-- Begin Data lines --
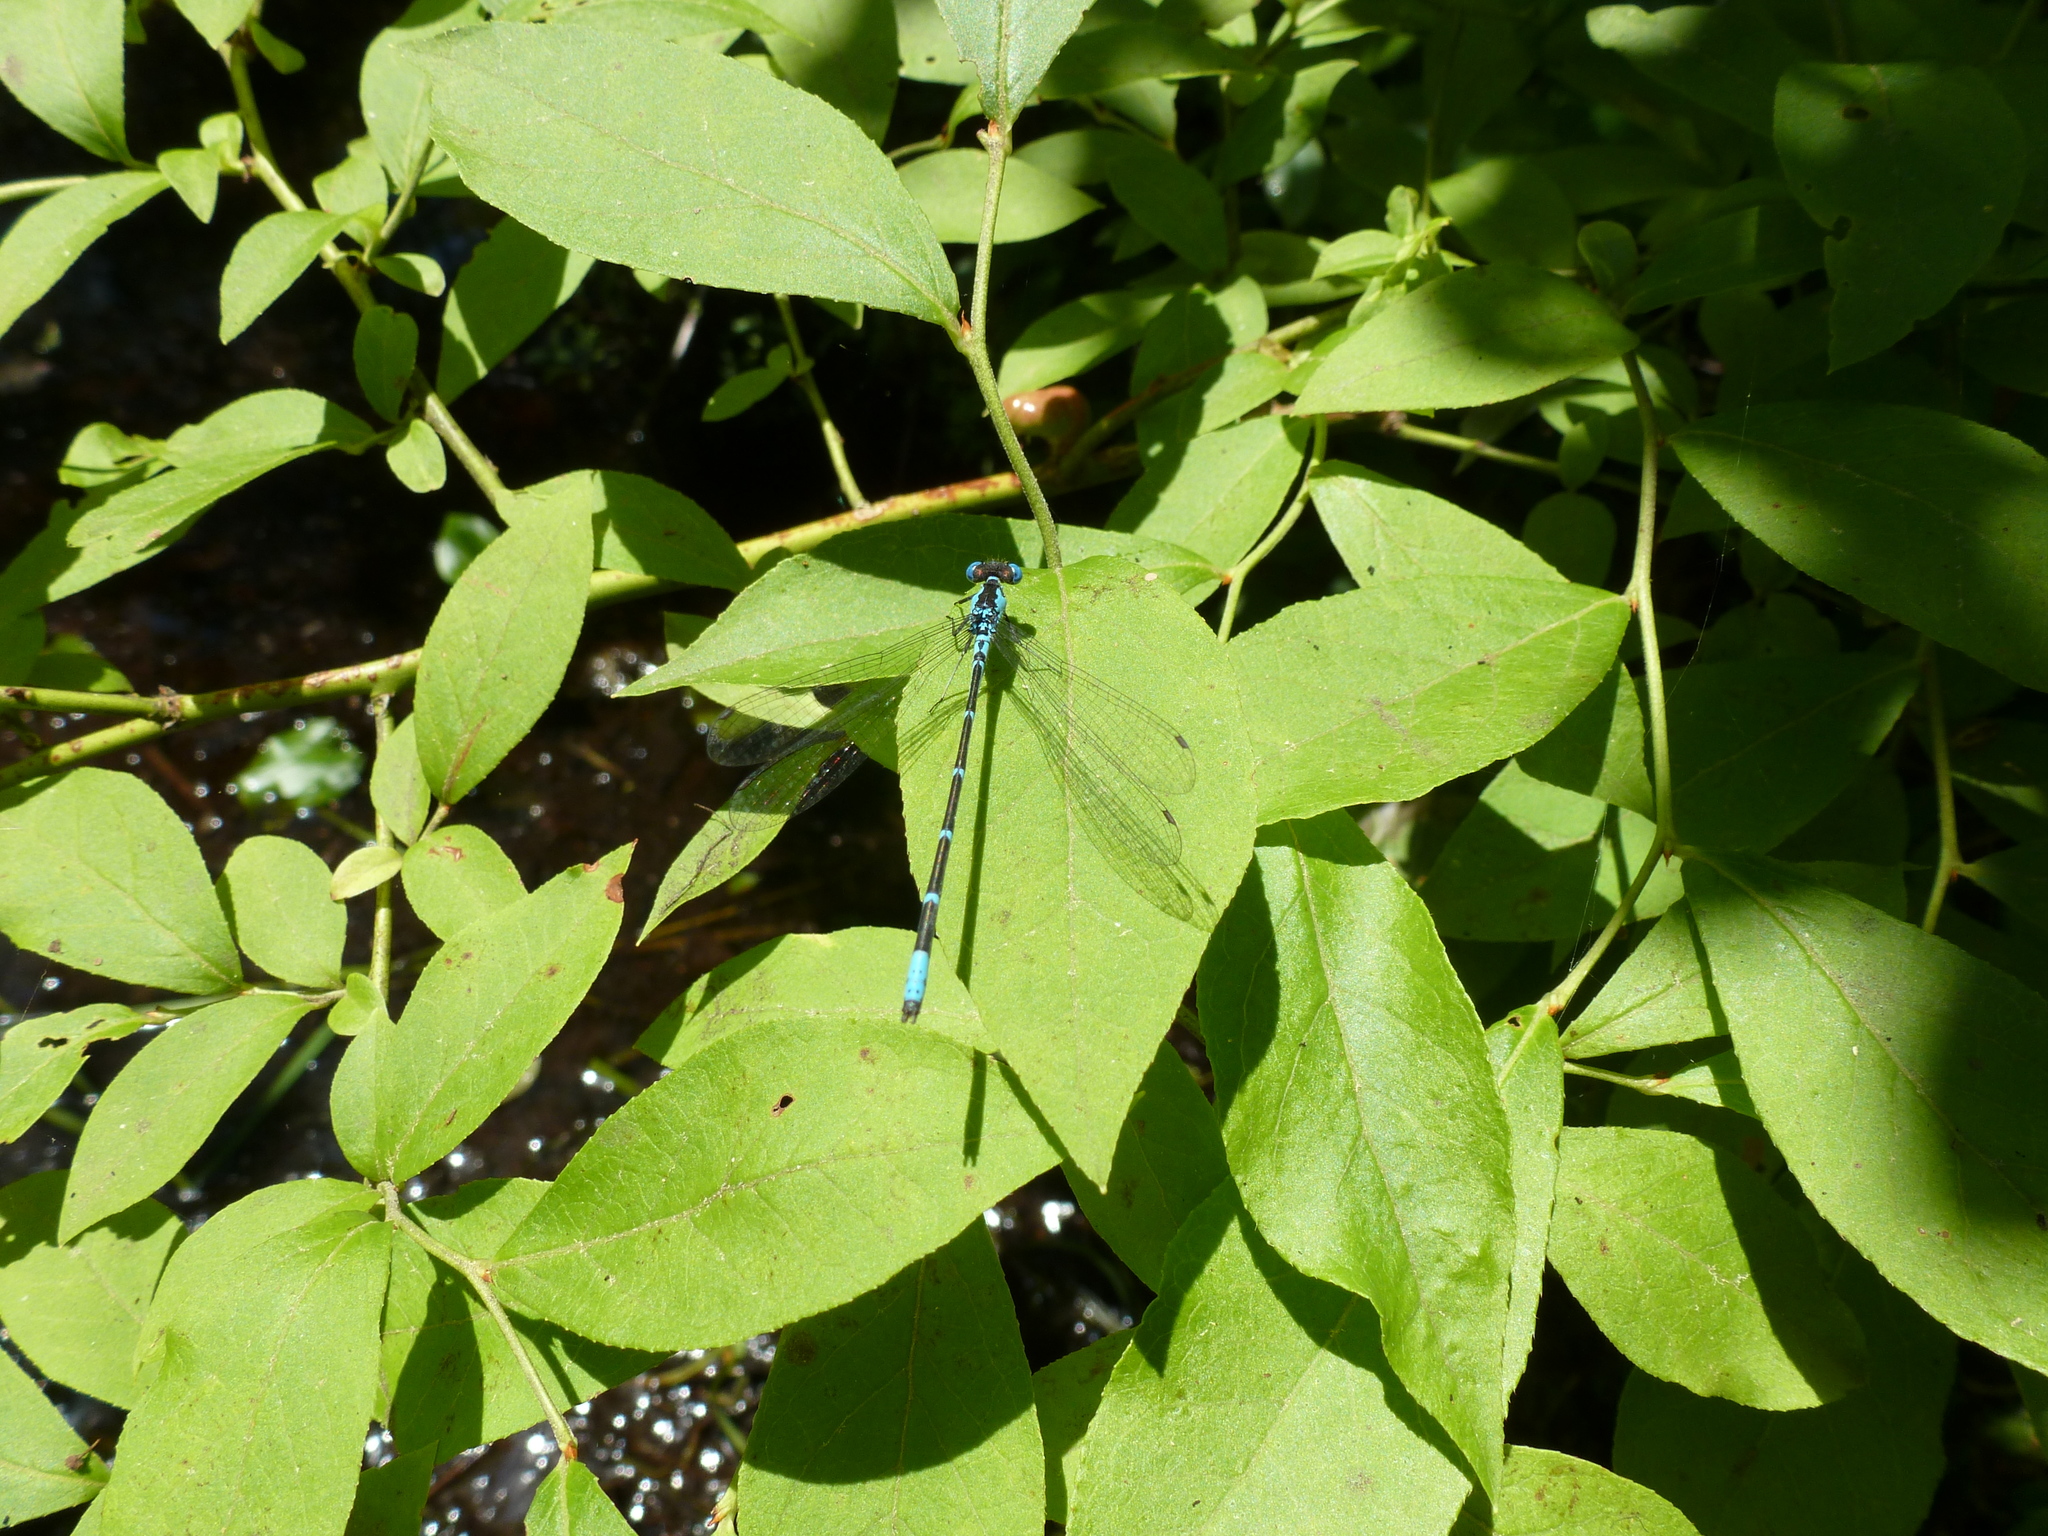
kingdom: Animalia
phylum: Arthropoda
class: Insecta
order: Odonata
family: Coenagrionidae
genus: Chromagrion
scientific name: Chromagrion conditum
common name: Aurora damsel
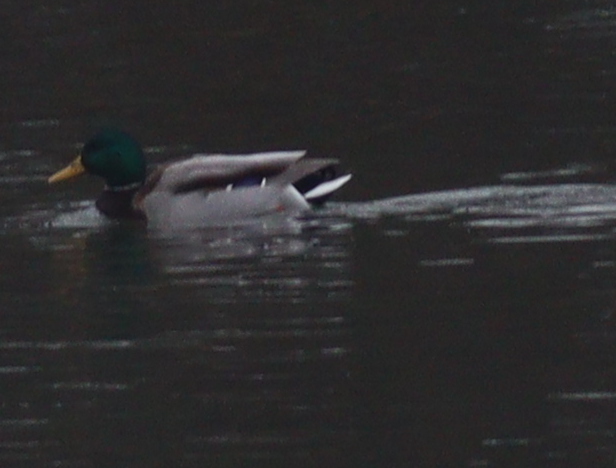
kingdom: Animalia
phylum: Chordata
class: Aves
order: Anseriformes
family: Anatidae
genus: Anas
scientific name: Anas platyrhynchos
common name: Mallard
-- End Data lines --
-- Begin Data lines --
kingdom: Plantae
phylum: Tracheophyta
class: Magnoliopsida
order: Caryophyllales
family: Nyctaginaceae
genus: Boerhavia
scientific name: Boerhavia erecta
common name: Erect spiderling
-- End Data lines --
Exercise brief
Please copy everything from the line containing "family: Coenagrionidae" down to the line containing "common name: Mallard", both included, exactly as the lines stand. Leave the pictures out.

Reply
family: Coenagrionidae
genus: Chromagrion
scientific name: Chromagrion conditum
common name: Aurora damsel
kingdom: Animalia
phylum: Chordata
class: Aves
order: Anseriformes
family: Anatidae
genus: Anas
scientific name: Anas platyrhynchos
common name: Mallard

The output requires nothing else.